2.
L'ABBÉ ABBAIIAM. Votre faiblesse dans cette tentation prouve que vous n'avez pas encore renoncé aux vains désirs du monde, et triomphé de vos anciennes passions. Ce combat, cette hésitation montre que vous avez quitté votre patrie et vos parents plutôt de corps que d'esprit; car tout ce qui vous trouble serait depuis longtemps détruit et déraciné de votre coeur, si vous aviez compris que le renoncement est le motif principal qui nous fait choisir la solitude. Je vois que vous êtes travaillés de cette maladie de l'oisiveté dont parlent les Proverbes : « L'homme oisif tombe dans les désirs, et les désirs tuent le paresseux. » (Prov., XXI, 5, 25.) Nous aussi nous pouvions jouir des biens dont vous parlez, si nous avions pensé qu'ils n'étaient pas nuisibles à nos desseins , et que les douceurs de la patrie nous profiteraient autant que les horreurs du désert et les privations du corps. Nous ne manquons pas non plus de parents qui se feraient une joie de fournir à tous nos besoins; mais nous avons entendu cette parole du Christ, qui retranche tout ce qui plaît à la vie présente : « Celui qui ne quitte pas ou ne hait pas son père, sa mère, ses enfants et ses frères ne peut être mon disciple. » (S. Luc, XIV, 26.)
Si nous étions privés de l'assistance de nos parents, ne trouverions-nous pas dans le monde, des puissants qui s'empresseraient de nous donner abondamment ce qui nous serait nécessaire, et nous délivreraient de toute inquiétude au sujet de notre nourriture?
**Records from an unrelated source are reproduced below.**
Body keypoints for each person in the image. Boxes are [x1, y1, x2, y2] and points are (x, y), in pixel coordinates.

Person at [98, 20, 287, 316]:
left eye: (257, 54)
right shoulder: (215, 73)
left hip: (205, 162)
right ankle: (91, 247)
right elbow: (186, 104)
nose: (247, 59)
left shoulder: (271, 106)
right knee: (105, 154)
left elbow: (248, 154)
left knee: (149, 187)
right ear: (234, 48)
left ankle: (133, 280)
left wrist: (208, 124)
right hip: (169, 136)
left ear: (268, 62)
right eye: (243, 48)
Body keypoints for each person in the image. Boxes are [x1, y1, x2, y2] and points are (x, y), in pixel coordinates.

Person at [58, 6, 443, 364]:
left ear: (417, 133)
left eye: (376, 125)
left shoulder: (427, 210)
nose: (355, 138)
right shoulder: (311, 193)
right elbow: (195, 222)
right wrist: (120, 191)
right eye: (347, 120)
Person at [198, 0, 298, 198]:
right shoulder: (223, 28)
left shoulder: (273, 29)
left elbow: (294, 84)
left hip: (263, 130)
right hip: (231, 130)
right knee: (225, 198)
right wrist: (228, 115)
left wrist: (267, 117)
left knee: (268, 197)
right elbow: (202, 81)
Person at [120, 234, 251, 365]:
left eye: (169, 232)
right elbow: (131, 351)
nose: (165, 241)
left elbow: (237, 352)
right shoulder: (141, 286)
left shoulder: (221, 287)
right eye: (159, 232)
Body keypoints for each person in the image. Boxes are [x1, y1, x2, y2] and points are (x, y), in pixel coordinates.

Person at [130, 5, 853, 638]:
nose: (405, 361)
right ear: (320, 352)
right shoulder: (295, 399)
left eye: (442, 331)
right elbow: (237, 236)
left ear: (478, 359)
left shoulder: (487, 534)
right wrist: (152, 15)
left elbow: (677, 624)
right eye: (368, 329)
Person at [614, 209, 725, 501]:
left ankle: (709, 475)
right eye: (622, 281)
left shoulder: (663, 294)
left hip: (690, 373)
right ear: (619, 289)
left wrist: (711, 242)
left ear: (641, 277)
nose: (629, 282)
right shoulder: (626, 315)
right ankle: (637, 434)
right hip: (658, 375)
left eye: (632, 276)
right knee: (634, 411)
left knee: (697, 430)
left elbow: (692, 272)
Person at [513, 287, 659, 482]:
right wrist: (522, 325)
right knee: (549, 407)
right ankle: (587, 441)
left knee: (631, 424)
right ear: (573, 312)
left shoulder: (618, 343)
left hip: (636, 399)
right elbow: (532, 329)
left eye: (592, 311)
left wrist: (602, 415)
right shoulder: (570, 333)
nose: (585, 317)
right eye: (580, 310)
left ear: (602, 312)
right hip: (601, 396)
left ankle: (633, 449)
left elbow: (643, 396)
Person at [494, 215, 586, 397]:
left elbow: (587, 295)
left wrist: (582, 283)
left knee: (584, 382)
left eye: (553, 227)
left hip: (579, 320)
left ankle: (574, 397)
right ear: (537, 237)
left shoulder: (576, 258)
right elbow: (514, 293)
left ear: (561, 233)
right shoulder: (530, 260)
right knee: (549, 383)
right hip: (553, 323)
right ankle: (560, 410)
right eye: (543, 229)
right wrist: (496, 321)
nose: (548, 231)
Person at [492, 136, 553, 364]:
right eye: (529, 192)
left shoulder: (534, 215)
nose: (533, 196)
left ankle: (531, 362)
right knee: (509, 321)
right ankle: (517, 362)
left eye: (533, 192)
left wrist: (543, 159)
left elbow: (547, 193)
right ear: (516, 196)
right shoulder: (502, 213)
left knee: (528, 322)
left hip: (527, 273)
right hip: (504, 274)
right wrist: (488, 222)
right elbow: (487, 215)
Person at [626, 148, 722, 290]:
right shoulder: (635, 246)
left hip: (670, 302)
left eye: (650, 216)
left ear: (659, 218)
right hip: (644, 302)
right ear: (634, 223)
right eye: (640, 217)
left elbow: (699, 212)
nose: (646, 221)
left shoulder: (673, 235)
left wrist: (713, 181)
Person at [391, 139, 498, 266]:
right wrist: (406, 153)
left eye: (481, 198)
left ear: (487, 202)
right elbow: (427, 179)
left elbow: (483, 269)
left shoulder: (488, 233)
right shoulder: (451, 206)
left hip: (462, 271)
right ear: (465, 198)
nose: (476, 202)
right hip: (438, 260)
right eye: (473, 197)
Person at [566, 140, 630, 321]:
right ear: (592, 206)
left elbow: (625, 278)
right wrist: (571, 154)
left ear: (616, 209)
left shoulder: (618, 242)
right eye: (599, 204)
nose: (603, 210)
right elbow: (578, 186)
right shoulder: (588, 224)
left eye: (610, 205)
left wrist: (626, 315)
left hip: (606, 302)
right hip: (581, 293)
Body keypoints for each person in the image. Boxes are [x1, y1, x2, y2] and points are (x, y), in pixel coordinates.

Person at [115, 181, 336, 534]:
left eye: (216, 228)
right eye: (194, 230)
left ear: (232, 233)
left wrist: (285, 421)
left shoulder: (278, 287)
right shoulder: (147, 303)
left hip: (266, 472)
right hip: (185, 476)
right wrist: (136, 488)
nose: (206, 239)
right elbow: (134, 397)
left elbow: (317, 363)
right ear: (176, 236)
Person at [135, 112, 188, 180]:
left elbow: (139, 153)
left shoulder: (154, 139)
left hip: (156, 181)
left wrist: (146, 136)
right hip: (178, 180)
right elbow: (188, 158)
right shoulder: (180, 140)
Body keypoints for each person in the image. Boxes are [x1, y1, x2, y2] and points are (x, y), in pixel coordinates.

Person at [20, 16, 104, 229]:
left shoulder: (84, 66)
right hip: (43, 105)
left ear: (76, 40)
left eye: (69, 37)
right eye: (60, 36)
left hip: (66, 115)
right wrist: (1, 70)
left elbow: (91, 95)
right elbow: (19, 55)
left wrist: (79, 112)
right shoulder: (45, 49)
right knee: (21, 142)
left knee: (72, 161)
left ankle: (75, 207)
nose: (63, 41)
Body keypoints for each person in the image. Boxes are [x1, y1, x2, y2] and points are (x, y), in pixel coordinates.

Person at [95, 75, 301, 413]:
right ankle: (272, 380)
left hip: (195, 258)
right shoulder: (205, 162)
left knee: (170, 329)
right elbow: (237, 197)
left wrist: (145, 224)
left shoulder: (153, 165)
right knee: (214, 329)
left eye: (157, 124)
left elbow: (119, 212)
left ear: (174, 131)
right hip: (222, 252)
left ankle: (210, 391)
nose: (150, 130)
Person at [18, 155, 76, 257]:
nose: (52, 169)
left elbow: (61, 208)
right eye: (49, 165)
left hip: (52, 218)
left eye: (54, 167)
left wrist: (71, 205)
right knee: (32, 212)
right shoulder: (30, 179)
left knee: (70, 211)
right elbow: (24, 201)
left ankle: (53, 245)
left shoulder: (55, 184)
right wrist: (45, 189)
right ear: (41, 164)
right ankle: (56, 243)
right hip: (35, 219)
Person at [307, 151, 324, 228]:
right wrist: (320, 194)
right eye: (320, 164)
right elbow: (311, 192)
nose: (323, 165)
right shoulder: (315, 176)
Mais nous redoutons cette menace du Prophète : « Maudit soit l'homme qui met son espérance dans l'homme» (Jér., XVII, 5); et encore : « Ne placez pas votre confiance dans les princes. » (Ps. CXLV, 2.) Nous pouvions du moins placer nos cellules sur les bords du Nil, et avoir de l'eau à notre portée, au lieu d'aller la chercher sur nos épaules à une si grande distance. Mais l'Apôtre nous apprend à supporter avec courage cette fatigue, en nous disant : « Chacun recevra sa récompense, selon son travail. » (I Cor., III, 14.) Nous n'ignorons pas qu'il y a, dans nos contrées des solitudes agréables qui nous donneraient des fruits, des fleurs et des légumes à profusion, et nous procureraient sans peine tout ce qui nous serait nécessaire; mais nous craignons ce reproche , que l'Évangile adresse au riche : « Vous avez reçu votre consolation pendant votre vie. » (S. Luc, XVI, 25.)
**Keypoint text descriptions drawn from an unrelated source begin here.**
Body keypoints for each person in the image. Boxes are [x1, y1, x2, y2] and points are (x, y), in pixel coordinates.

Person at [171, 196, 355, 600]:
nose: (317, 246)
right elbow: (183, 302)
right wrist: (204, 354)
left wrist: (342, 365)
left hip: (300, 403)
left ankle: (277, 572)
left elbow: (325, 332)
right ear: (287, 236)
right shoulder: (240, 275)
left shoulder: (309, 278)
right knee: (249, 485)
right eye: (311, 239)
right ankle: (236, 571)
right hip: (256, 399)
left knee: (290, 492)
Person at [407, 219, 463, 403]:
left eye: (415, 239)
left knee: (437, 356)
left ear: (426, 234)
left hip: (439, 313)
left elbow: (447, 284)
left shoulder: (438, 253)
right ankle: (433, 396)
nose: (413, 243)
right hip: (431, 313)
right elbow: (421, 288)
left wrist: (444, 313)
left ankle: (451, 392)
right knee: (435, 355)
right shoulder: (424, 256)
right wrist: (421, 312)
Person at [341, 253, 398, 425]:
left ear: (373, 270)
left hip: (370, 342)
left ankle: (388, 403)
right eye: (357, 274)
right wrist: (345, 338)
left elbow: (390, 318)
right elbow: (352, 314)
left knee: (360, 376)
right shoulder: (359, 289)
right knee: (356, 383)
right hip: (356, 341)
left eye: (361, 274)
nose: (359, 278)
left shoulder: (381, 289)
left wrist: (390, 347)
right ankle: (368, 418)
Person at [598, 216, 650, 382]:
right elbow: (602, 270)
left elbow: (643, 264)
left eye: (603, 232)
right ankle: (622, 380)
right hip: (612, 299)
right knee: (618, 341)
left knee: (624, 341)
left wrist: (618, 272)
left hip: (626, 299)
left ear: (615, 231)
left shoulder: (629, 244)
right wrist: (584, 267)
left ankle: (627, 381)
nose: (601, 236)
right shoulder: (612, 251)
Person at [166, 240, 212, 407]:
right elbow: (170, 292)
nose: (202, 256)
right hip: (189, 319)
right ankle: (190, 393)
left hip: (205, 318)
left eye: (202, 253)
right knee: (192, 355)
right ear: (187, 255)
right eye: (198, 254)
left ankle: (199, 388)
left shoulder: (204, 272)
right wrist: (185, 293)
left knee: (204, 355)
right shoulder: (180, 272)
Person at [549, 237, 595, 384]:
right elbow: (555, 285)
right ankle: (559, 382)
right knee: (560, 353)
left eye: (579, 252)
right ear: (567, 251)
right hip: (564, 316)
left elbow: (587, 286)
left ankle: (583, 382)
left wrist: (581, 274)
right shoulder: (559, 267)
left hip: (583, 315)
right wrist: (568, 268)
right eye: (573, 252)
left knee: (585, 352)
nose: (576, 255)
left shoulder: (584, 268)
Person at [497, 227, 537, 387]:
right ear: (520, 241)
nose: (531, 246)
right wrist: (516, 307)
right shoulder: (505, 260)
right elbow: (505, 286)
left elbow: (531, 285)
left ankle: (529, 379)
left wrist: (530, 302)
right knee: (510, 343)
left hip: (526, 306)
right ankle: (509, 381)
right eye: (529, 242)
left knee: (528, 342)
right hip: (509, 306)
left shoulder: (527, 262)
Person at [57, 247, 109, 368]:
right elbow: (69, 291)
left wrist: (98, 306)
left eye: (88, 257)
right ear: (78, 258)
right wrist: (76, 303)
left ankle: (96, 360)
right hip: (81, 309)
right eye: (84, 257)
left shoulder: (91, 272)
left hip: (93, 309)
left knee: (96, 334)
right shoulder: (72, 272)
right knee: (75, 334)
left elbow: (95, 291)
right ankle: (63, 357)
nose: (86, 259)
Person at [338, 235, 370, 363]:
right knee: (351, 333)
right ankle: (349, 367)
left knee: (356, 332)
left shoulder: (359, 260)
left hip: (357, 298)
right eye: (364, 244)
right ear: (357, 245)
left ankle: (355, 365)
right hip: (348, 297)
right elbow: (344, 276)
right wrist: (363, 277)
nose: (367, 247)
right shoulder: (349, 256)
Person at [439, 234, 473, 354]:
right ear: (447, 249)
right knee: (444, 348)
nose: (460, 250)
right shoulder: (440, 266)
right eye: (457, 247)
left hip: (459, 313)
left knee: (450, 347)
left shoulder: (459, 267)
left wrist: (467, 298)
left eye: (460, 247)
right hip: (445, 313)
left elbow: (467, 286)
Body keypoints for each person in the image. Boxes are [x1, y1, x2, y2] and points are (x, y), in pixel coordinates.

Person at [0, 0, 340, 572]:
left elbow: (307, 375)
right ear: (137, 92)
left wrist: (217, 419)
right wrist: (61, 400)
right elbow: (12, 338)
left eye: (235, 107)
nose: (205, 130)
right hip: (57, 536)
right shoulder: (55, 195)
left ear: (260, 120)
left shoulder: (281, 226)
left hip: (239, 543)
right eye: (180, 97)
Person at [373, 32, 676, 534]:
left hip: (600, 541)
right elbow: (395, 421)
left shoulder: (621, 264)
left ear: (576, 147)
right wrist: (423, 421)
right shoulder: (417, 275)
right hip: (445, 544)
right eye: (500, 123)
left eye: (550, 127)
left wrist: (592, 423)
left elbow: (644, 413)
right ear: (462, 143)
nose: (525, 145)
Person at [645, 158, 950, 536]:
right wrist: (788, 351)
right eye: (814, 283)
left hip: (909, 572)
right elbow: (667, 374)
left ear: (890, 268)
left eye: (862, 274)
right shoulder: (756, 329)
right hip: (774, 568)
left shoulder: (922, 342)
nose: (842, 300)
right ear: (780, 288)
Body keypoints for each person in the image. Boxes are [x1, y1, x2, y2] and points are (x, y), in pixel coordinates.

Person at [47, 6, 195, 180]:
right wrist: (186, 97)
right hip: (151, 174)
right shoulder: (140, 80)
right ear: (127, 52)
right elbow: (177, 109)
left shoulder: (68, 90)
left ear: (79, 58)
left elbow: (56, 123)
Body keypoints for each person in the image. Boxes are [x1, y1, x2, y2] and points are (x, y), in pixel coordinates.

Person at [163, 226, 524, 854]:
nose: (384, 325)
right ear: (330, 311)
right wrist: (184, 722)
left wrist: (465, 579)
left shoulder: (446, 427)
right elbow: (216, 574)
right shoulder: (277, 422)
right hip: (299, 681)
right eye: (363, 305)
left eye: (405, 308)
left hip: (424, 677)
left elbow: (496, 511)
Nous avons méprisé ces choses avec les plaisirs du monde, et nous leur avons préféré l'aridité du désert. Nous avons mieux aimé la solitude de ces lieux sauvages que toutes les jouissances; et en comparant ces sables stériles aux largesses d'une terre féconde, nous cherchons à gagner, non pas la satisfaction passagère de nos sens, mais le bonheur éternel de nos âmes. C'est peu à un religieux d'avoir renoncé une fois, au commencement de sa conversion, aux choses présentes, s'il ne persévère pas, tous les jours, dans son renoncement. Nous devons pouvoir dire, jusqu'au dernier instant de notre vie, avec le Prophète : « Vous savez que je n'ai pas désiré le jour de l'homme. » (Jér., XVII, 16.) Aussi Notre-Seigneur a dit dans son Évangile : « Si quelqu'un veut venir après moi, qu'il se renonce lui -même, qu'il porte sa croix tous les jours, et qu'il me suive. » (S. Luc, IX, 23.)